SOURCE:
## begin

Florida Republicans were quick to jump onto a GOP movement railing against diversity and inclusion training and critical race theory, a decades-old academic framework that in part teaches racism is systemic in nature. 

Scholars have said conservatives have misrepresented critical race theory’s tenets, conflating them with any discussion linked to diversity. 

The Stop WOKE Act, which took effect July 1, prohibits public colleges from promoting concepts Republicans have deemed divisive, such as that a “person, by virtue of his or her race, color, national origin, or sex bears responsibility for, or should be discriminated against or receive adverse treatment because of, actions committed in the past,” the law states. 

Public institutions that infringe on the law could have their state funding pulled. 

The law carves out an exception so that educators can teach these topics if they present them “in an objective manner without endorsement.”

But the ACLU-supported lawsuit alleges this language is vague and that professors can’t discern whether their typical curricula would run afoul of the law. For instance, if a faculty member characterized a race-related study as methodologically sound, it’s unclear whether that would constitute an endorsement.

The lawsuit names as defendants several trustee boards at public colleges, as well as the governing board for the State University System. Renee Fargason, a spokesperson for the system, said it does not comment on pending litigation.

A representative for the Florida College System did not respond to a request for comment Thursday.

In court documents, the plaintiffs alleged the law was interfering with their scholarship, listing several examples.

## end

Reproduce verbatim the part of the Stop WOKE Act passage that begins at the words containing "But the ACLU-supported" and ends after "constitute an endorsement.". Rely solely on the Stop WOKE Act passage.

DATA SHOWN:

## begin

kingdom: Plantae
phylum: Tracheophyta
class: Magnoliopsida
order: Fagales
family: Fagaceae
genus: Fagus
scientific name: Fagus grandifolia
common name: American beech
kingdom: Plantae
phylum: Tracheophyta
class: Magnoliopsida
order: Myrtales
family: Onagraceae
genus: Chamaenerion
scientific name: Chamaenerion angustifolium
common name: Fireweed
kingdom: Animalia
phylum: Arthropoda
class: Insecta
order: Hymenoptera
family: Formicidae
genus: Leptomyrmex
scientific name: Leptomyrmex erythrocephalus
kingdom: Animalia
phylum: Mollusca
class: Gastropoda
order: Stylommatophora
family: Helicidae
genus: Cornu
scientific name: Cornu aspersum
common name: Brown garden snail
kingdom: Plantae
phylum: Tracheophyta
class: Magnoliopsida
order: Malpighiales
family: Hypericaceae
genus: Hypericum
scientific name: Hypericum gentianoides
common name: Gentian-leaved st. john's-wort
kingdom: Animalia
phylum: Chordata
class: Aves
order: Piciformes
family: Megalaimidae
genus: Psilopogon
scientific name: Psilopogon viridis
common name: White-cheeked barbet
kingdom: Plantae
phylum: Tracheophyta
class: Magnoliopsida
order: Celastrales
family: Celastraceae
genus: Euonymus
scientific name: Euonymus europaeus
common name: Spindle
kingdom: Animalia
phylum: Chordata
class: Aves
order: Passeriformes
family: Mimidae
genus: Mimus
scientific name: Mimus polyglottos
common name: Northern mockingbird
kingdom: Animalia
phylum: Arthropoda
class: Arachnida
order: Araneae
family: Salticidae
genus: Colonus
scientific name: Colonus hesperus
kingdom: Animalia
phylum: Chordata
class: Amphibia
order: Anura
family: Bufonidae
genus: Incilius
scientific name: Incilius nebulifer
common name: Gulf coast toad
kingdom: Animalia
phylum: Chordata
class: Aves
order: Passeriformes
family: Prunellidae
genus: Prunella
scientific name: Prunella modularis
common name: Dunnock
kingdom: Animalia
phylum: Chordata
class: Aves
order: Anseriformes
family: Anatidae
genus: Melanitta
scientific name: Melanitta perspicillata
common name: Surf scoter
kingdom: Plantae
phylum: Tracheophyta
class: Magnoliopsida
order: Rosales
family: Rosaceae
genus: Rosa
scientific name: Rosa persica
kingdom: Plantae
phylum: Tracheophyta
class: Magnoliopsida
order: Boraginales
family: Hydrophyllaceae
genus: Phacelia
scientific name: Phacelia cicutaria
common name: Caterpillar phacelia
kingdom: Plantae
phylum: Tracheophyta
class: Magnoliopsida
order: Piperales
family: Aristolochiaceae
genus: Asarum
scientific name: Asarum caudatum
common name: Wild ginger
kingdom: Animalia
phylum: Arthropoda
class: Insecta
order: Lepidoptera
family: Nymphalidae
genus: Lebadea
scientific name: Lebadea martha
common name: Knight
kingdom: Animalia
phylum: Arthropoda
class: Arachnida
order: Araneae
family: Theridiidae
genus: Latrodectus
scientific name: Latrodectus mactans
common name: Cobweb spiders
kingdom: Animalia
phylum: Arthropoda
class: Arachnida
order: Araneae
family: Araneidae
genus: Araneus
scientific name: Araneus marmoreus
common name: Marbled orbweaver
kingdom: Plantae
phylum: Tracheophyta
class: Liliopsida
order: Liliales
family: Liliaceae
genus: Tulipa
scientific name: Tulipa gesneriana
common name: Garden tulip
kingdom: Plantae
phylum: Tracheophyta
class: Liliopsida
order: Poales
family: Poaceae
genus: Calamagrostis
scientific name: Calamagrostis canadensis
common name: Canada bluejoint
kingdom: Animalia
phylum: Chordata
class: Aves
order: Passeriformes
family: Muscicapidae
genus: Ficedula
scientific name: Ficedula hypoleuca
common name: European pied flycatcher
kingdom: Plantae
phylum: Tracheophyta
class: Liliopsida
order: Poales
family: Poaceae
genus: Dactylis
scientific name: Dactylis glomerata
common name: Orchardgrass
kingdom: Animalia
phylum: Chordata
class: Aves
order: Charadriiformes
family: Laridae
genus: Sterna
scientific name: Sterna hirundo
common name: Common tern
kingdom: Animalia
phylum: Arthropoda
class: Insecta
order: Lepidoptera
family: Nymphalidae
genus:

## end

WRITTEN RESPONSE:
But the ACLU-supported lawsuit alleges this language is vague and that professors can’t discern whether their typical curricula would run afoul of the law. For instance, if a faculty member characterized a race-related study as methodologically sound, it’s unclear whether that would constitute an endorsement.